De rechtbank Maastricht gaat kijken in het huis van de Sittardse familie L., die wordt verdacht van de ‘zoutzuurmoorden’. In de woning in het Duitse Tudderen zouden de 24-jarige Alan Gergeri en de 29-jarige Mouhammed al-Jader zijn vermoord. De lichamen van de twee Irakezen zouden zijn opgelost in zoutzuur en door het riool zijn gespoeld.
De rechtbank gaat een zogeheten schouw houden, omdat meerdere verdachten hebben gezegd dat zij een verklaring willen afleggen. Gergeri zou in de zomer van 2009 zijn vermoord en Mouhammed al-Jader in augustus 2011.

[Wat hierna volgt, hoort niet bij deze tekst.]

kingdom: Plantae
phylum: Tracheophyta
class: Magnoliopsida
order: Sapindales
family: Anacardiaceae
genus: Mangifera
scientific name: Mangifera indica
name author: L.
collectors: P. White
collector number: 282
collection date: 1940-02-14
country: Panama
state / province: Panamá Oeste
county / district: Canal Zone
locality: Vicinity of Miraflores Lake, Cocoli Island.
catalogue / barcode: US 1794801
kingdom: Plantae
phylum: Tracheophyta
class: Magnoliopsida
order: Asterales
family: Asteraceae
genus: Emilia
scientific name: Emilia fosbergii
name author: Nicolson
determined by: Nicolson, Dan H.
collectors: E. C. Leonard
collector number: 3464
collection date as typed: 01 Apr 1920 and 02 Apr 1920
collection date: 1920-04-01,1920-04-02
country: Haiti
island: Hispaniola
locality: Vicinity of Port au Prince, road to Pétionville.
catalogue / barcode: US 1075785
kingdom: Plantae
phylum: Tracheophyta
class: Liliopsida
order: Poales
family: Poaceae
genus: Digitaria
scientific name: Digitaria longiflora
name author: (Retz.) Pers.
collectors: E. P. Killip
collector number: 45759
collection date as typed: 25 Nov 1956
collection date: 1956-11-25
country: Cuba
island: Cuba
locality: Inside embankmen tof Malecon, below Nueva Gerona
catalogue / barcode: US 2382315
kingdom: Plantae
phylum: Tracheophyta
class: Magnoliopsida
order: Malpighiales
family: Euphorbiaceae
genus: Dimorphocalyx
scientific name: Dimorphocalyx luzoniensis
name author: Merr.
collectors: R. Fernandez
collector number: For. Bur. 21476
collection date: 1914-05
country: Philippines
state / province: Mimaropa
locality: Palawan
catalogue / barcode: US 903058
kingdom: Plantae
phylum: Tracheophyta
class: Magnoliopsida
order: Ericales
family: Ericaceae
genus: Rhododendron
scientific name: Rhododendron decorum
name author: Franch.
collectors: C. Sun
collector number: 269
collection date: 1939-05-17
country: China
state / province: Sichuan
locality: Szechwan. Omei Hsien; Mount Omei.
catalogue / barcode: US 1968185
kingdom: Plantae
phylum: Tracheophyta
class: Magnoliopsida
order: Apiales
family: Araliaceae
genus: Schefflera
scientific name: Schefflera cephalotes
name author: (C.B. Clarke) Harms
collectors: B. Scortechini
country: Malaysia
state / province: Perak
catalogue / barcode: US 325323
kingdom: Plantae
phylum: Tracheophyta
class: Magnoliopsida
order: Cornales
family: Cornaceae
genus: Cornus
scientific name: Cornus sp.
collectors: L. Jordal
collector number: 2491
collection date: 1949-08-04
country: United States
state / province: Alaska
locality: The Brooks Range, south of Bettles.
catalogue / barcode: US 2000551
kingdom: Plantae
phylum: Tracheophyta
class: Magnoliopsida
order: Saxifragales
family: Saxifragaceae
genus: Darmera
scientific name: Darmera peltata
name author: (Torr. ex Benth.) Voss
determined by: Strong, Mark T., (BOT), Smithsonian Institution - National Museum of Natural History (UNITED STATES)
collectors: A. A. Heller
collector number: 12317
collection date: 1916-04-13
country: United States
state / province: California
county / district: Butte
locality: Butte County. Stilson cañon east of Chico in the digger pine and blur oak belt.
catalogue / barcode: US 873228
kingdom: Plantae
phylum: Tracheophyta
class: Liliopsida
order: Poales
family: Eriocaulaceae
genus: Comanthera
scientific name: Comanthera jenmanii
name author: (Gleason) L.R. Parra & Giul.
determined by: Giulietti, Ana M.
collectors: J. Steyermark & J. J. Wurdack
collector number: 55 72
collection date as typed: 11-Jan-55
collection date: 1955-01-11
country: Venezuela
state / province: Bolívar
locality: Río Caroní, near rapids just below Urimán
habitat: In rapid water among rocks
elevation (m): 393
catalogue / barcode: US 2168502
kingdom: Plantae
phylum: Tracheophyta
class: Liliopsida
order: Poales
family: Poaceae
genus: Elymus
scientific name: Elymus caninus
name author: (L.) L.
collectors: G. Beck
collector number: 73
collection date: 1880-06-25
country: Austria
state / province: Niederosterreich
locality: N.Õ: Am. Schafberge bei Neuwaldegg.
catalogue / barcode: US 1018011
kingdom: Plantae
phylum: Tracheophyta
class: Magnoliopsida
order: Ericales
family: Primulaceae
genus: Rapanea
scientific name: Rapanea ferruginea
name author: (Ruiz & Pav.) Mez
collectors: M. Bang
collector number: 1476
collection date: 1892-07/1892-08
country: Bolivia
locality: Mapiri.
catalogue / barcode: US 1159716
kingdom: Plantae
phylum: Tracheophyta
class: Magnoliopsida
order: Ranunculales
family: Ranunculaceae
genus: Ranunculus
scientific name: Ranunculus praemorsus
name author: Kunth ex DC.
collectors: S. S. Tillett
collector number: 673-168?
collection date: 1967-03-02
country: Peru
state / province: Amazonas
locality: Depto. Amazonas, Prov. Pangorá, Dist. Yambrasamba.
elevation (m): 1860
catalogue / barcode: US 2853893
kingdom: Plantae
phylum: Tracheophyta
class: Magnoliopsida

De familie L. bestaat uit vader Hub, moeder Els, de zonen Michel en Maurice, en de nog altijd voortvluchtige dochter Rachelle. Ron van K., een vriend van de familie, zou hebben meegeholpen om het lijk van Al-Jader te laten verdwijnen. Tot nu toe heeft alleen hij een verklaring afgelegd. De schouw zal pas plaatsvinden nadat Hub L. en zijn zonen Maurice en Michel een verklaring hebben afgelegd.
De officier van justitie omschreef de zaak eerder als een ‘godsgruwelijke strafzaak waarin vreselijke dingen zijn gebeurd’.
Gergeri zou met een mes en pikhouweel zijn gedood, al-Jader zou zijn doorzeefd met tientallen kogels. Dagelijks werd in de ton met zoutzuur geroerd, om het proces van oplossen te versnellen. De vloeibare resten van de twee mannen zouden over kleine emmers zijn verdeeld en weggespoeld.
Al-Jader was de vriend van Rachelle en zou voortdurend geld hebben geëist, omdat hij op de hoogte zou zijn van criminele activiteiten van de familie. Asielzoeker Gergeri zou Maurice, de jongste zoon van het gezin L., hebben verkracht.